Those skilled in the art will appreciate that implementing all or part of the above described methods may be accomplished by way of a computer program stored on a non-transitory computer readable storage medium, which when executed, may comprise the steps of the embodiments of the methods described above. Any reference to memory, storage, database, or other medium used in embodiments provided herein may include at least one of non-volatile and volatile memory. The nonvolatile Memory may include Read-Only Memory (ROM), magnetic tape, floppy disk, flash Memory, optical Memory, or the like. Volatile memory can include random access memory (Random Access Memory, RAM) or external cache memory. By way of illustration, and not limitation, RAM can be in the form of a variety of forms, such as static random access memory (Static Random Access Memory, SRAM) or dynamic random access memory (Dynamic Random Access Memory, DRAM), and the like.
The technical features of the above embodiments may be arbitrarily combined, and all possible combinations of the technical features in the above embodiments are not described for brevity of description, however, as long as there is no contradiction between the combinations of the technical features, they should be considered as the scope of the description.

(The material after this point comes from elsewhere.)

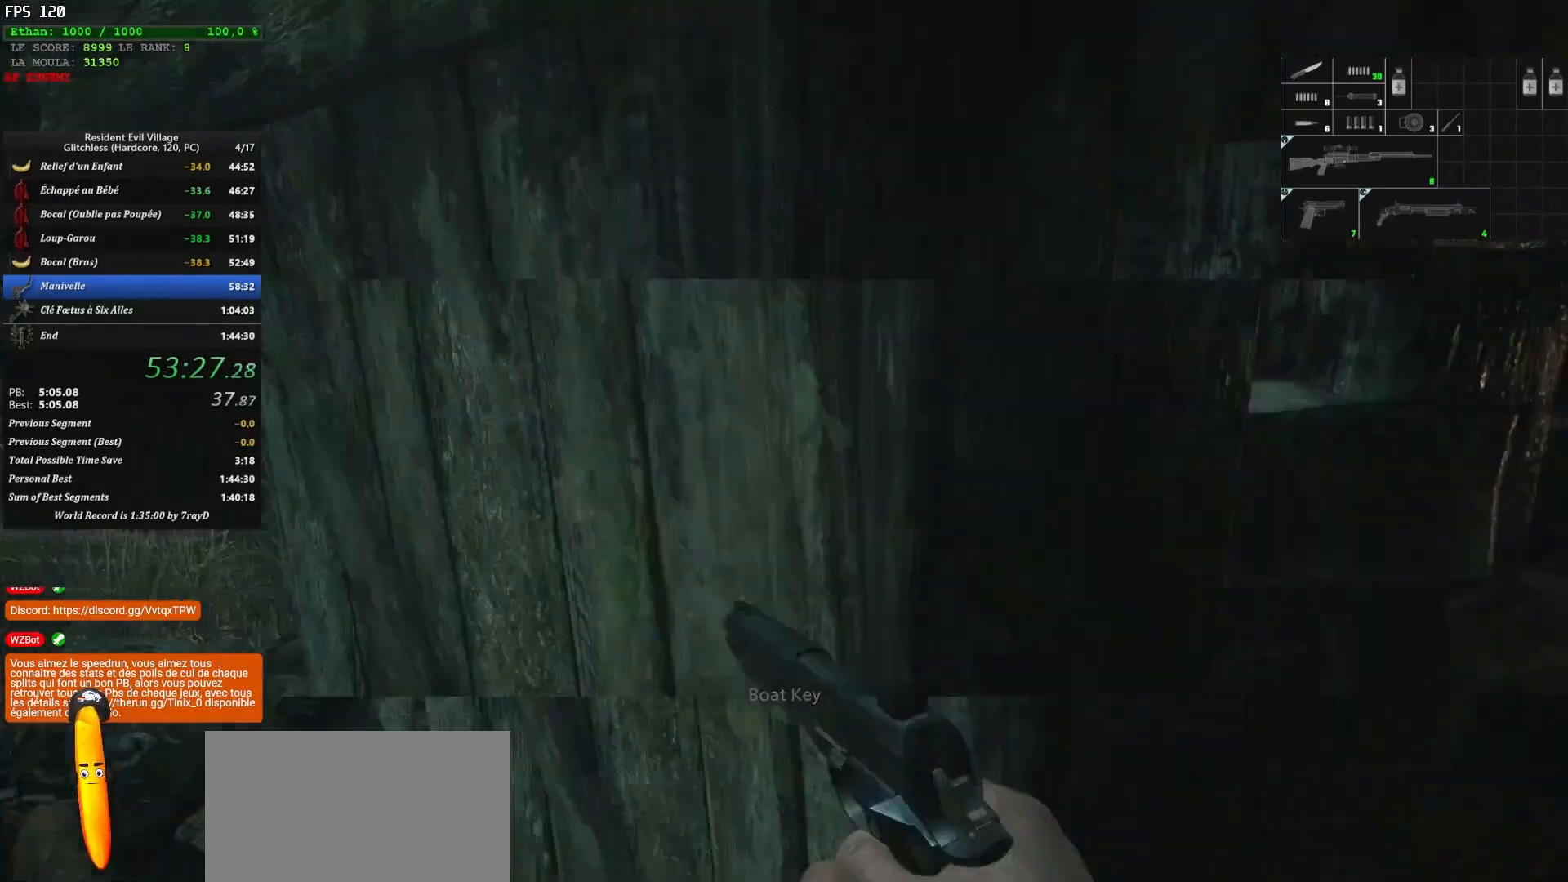
{"keys": ["q", "shift", "z"], "mouse": [], "mouse_move": "still", "events": [[117, "s", "up"], [250, "z", "down"]]}
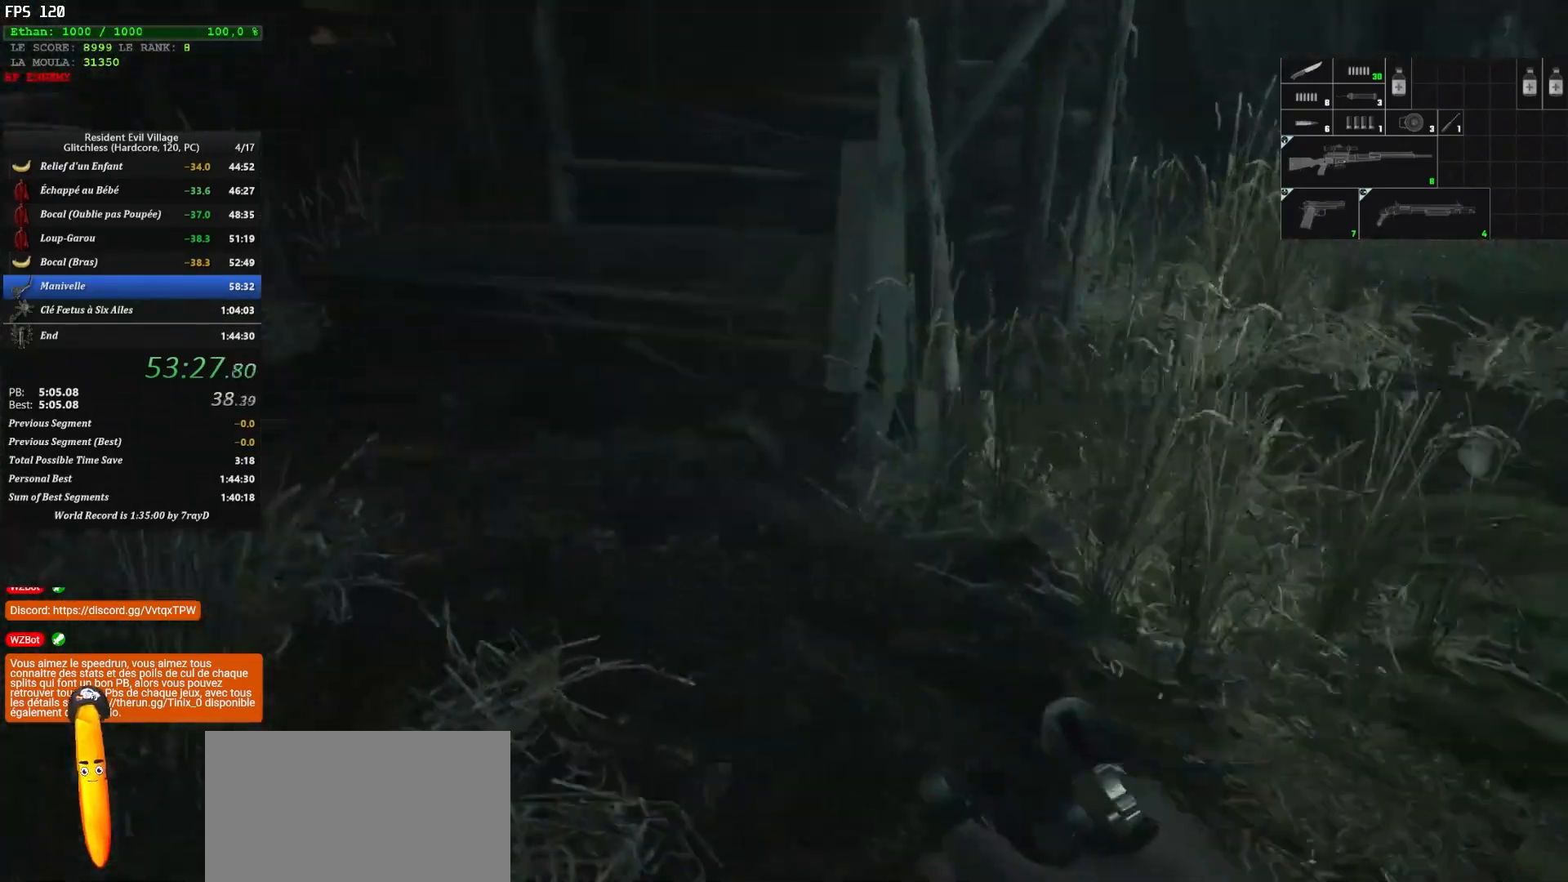
{"keys": ["shift", "z"], "mouse": [], "mouse_move": "still", "events": [[250, "q", "up"]]}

The above examples illustrate only a few embodiments of the application, which are described in detail and are not to be construed as limiting the scope of the application. It should be noted that it will be apparent to those skilled in the art that several variations and modifications can be made without departing from the spirit of the application, which are all within the scope of the application. Accordingly, the scope of protection of the present application is to be determined by the appended claims.

Claims (10)

1. The two-dimensional code image restoration method is characterized by comprising the following steps of:
when three wave peaks exist in the sub two-dimensional code histogram, binarizing the corresponding sub two-dimensional code top view according to the position coordinates of each wave peak in the sub two-dimensional code histogram to obtain a sub crack mask and determining a sub area to be repaired in the sub two-dimensional code diagram; the sub two-dimensional code top view is obtained by dividing a target image based on a crack; the sub two-dimensional code histogram is calculated from the sub two-dimensional code top view; the sub two-dimensional code image is obtained by performing OTSU binarization processing on the sub two-dimensional code top view;
Acquiring a calculation region surrounding the sub-region to be repaired; the calculation area is obtained by expanding a preset number of pixels outside the area to be repaired;
based on a calculation straight line formed by a to-be-repaired measuring point and a gravity center in the to-be-repaired sub-area, a first intersection point and a second intersection point formed by the calculation straight line and a boundary of the to-be-repaired sub-area are obtained, and a first line segment and a second line segment formed by the calculation straight line in the calculation area are obtained;
obtaining a pixel repair value of the point to be detected according to the first distance, the second distance, the first pixel average value and the second pixel average value; the first distance is the distance between the to-be-measured point and the first intersection point; the second distance is the distance between the to-be-measured point and the second intersection point; the first pixel average value is the pixel average value on the first line segment; the second pixel average value is the pixel average value on the second line segment;
and repairing the sub-region to be repaired based on the pixel repair values of the to-be-detected points to obtain a repaired sub-two-dimensional code map.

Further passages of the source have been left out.